Marcelo relata que também teve problemas de saúde depois de entrar em contato com a lama. “Já procurei um médico, comecei com remédios antidepressivos, ele me deu remédio para dormir, porque eu não estou conseguindo dormir, eu passo álcool todo dia porque coça pra caramba”, diz.
O motorista estima que teve um prejuízo de aproximadamente R$ 60 mil. “Bens materiais, eletrodomésticos, jogo de quarto tanto meu quanto dos meus filhos, utensílios domésticos, minhas plantas, perdi minhas ferramentas, tudo. Fora o psicológico da gente, que eu falo que dinheiro nenhum paga. Queria estar com minha casa arrumadinha como estava, eu chegava do serviço e estava tudo arrumadinho, tudo ajeitado. Quando eu entrei nessa casa, que eu olhei, parecia que um tsunami tinha passado.”
O que diz a Vale
A Itatiaia entrou em contato com a Vale, que mandou para a gente a mesma nota que já havia mandado na última terça-feira, quando esse mesmo assunto havia sido discutido por prefeitos e noticiamos. A mineradora afirma que desde 8 de janeiro atendeu a diversas solicitações do poder público de municípios da Bacia do Rio Paraopeba, forneceu veículos e equipamentos para auxiliar as autoridades nas medidas de apoio às comunidades afetadas. Segundo a empresa, todos os serviços solicitados e acordados com as prefeituras já foram executados.
Além disso, a Vale afirma ter entregue mais de 480 mil litros de água, cestas básicas, produtos de limpeza, higiene pessoal, colchões e equipamentos de proteção individual.
Essa nota da mineradora foi desmentida pelo prefeito de Betim, Vittorio Medioli, também na última terça.
Enviamos algumas perguntas à Vale, já que as versões dela são diferentes da do prefeito e dos moradores que entrevistamos. Fizemos os seguintes questionamentos:
A Vale afirma que “vem prestando todos os esclarecimentos relacionados a eventuais efeitos causados pelos alagamentos que possam ter relação com os impactos do rompimento da barragem em Brumadinho.” A que órgãos esses esclarecimentos têm sido dados? E qual o conteúdo desses esclarecimentos?
Perguntamos, também, se a Vale confirma que a lama de características diferentes que a inundação do Rio Paraopeba levou para algumas casas está com material da barragem rompida em Brumadinho e se já foi feita uma análise do material.
Questionamos, ainda, que se o prefeito de Betim, Vittorio Medioli, e os moradores entrevistados estão mentindo.
Por fim, perguntamos se a Vale considera que a ajuda que afirma ter enviado é suficiente para atender às necessidades dos moradores.

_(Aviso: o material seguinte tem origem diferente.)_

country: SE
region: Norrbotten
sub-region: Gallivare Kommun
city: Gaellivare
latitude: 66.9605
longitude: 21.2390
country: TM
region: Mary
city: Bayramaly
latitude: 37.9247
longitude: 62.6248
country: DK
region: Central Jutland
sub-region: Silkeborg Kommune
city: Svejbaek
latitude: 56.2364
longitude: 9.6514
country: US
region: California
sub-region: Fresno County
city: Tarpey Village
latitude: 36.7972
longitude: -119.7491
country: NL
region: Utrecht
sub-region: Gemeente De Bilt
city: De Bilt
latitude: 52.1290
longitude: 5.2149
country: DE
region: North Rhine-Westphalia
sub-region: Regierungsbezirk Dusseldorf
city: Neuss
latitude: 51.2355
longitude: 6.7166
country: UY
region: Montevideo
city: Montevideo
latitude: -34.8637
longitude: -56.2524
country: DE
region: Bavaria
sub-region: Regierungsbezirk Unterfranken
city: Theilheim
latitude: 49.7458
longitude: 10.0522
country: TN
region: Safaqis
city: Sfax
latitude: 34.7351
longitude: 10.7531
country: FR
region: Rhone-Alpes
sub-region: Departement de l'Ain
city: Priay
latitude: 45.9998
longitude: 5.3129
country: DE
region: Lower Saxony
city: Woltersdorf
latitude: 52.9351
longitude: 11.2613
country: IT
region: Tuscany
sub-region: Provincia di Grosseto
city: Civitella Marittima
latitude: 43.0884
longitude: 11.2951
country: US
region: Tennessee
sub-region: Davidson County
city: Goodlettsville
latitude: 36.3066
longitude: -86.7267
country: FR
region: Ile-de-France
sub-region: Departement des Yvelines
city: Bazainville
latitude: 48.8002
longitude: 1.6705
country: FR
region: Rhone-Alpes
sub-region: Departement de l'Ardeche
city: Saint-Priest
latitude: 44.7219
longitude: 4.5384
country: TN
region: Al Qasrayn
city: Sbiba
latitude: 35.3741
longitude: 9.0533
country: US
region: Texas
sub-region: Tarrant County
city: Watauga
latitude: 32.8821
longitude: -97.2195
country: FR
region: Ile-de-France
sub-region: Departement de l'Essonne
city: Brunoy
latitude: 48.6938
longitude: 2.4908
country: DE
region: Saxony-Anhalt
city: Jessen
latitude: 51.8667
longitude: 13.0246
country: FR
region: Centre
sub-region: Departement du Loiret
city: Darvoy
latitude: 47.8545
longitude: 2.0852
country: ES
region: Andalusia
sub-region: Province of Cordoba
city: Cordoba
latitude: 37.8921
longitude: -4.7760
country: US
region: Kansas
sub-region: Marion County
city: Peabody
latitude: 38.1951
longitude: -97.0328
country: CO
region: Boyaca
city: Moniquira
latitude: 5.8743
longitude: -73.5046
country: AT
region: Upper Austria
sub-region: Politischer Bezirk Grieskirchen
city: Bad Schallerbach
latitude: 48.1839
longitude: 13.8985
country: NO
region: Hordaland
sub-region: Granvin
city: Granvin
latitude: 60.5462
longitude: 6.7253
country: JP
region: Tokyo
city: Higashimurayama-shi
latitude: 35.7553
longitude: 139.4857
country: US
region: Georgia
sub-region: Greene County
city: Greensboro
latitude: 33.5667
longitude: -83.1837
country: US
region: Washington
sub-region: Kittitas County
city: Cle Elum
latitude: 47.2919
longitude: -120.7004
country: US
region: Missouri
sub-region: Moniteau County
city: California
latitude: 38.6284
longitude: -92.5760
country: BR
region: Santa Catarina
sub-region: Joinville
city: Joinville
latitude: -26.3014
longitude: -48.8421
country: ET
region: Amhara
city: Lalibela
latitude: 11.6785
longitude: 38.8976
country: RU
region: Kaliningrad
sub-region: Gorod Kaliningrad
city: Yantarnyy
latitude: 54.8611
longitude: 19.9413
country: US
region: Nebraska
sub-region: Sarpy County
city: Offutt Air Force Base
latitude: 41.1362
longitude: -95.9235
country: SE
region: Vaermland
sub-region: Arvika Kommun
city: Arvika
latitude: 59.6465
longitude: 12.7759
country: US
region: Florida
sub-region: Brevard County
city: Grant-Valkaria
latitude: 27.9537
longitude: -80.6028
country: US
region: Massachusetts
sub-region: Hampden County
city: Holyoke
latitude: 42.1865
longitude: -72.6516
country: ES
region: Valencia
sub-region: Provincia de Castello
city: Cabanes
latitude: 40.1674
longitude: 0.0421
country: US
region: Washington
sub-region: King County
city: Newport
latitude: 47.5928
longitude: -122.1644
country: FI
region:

A mineradora não respondeu às perguntas e enviou um e-mail dizendo que não tem informações adicionais além da nota anterior.
Veja a nota da Vale na íntegra:
Desde o dia 8 de janeiro, a Vale atendeu a diversas solicitações do poder público de municípios da Bacia do Paraopeba, em caráter emergencial, voluntário e humanitário. A empresa forneceu veículos e equipamentos como caminhão, caminhão pipa e retroescavadeira para auxiliar as Defesas Civis e demais autoridades nas medidas de apoio às comunidades afetadas, apoiando os municípios de Brumadinho, Betim, Mário Campos, São Joaquim de Bicas e Pompéu. Todos os serviços solicitados e acordados com as prefeituras já foram executados.
Além disso, a Vale entregou no período emergencial, na bacia do Paraopeba, mais de 480 mil litros de água, além de cestas básicas, produtos de limpeza, higiene pessoal, colchões e EPIs. A companhia esclarece que mantém diálogo constante com o Sistema Estadual de Meio Ambiente e Recursos Hídricos (Sisema) e vem prestando todos os esclarecimentos relacionados a eventuais efeitos causados pelos alagamentos que possam ter relação com os impactos do rompimento da barragem B1 em 2019.